• **DATA SHOWN**:

#####

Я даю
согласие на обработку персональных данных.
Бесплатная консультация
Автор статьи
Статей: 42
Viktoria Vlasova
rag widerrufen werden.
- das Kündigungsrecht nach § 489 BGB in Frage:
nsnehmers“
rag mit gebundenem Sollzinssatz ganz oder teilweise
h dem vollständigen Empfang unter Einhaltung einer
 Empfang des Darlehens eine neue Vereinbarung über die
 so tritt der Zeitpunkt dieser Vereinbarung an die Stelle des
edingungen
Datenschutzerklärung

#####

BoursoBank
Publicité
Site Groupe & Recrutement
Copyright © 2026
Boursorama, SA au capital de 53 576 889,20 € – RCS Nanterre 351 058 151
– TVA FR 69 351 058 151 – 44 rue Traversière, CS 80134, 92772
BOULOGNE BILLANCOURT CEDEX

#####

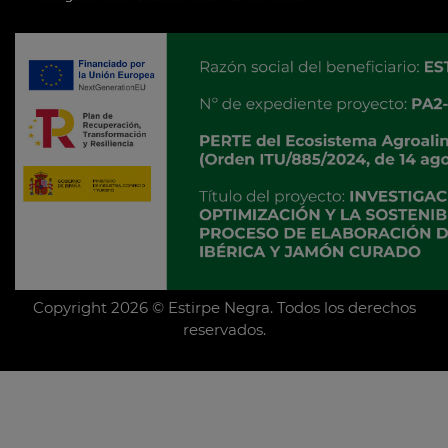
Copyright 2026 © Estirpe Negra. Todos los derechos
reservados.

#####

• **PROMPT**: Please return only the lines above, starting at the line that has "Viktoria Vlasova" and ending at the line that has "Datenschutzerklärung", keeping both and leaving each one unchanged.

• **RESULT OF THIS EXERCISE**:
Viktoria Vlasova
rag widerrufen werden.
- das Kündigungsrecht nach § 489 BGB in Frage:
nsnehmers“
rag mit gebundenem Sollzinssatz ganz oder teilweise
h dem vollständigen Empfang unter Einhaltung einer
 Empfang des Darlehens eine neue Vereinbarung über die
 so tritt der Zeitpunkt dieser Vereinbarung an die Stelle des
edingungen
Datenschutzerklärung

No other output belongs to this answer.